The revenue estimates are more likely to be rubbish than not.

The  same with expenditure - Treasurer Ling-Stuckey has made a lot of noise about bringing public service wages under control, but he has AGAIN failed to do so. The Budget estimates Compensation of Employees at K6.05 billion, up 5% on 2021.

In addition, 2022 being an election year means expenditure restraint is likely to be thrown out the window. For example “Miscellaneous” makes up 12.1% of total expenditure by sector at K2.6 billion.
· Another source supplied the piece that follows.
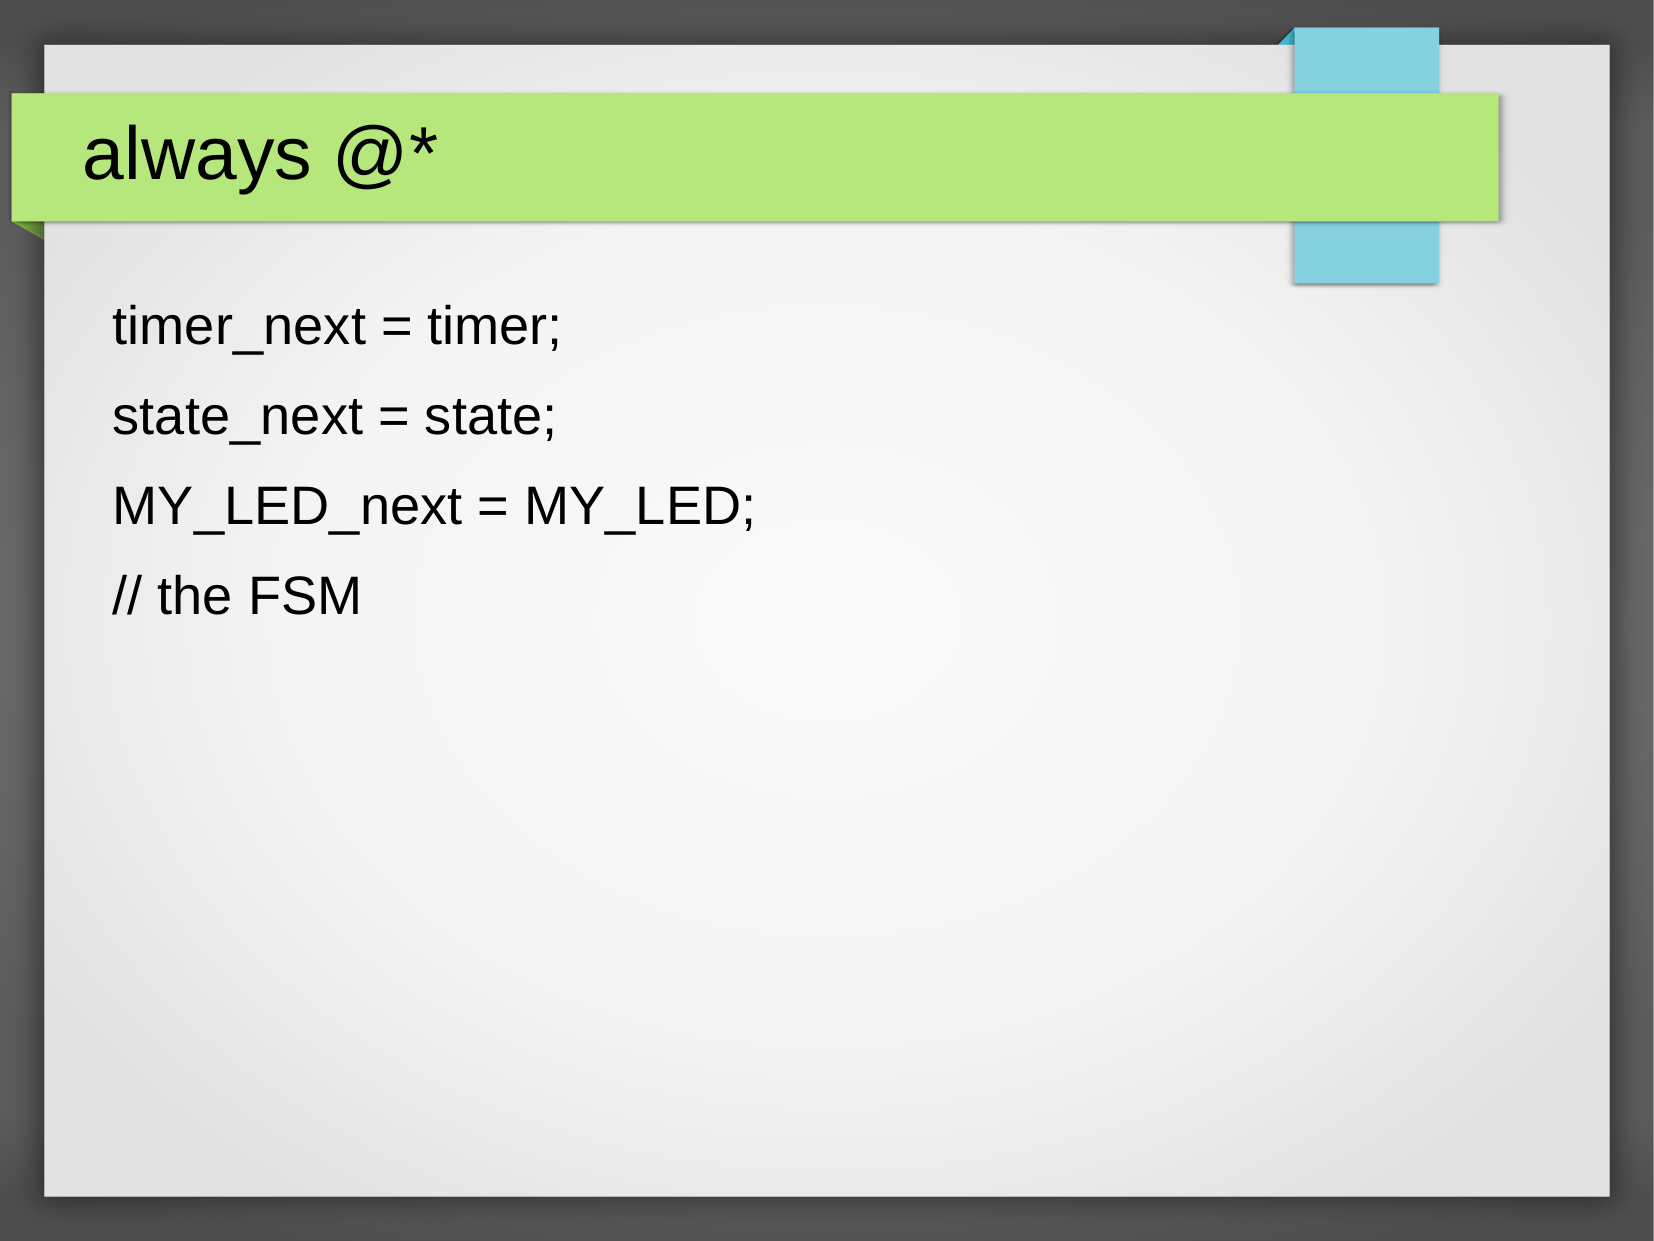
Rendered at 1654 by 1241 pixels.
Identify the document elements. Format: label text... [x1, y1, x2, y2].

picture [0, 0, 1654, 1241]
list timer_next = timer; state_next = state; MY_LED_next = MY_LED; // the FSM [82, 295, 1571, 1015]
title always @* [82, 94, 1264, 213]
As this is listed as “Operational” expenditure, this is clearly an election slush fund.

There is also very little publicly available information on the potential impacts of coronavirus, likely as in past years to be the biggest single influence on the Budget.

Ling-Stuckey puts the increase in expenditure at 13.1% - it is likely to be above that because no attempt has been made to eliminate the economic and financial foundations of wasteful and irresponsible expenditure.

All in all, this is a dishonest election-year Budget that increases the financial burden on Papua New Guineans.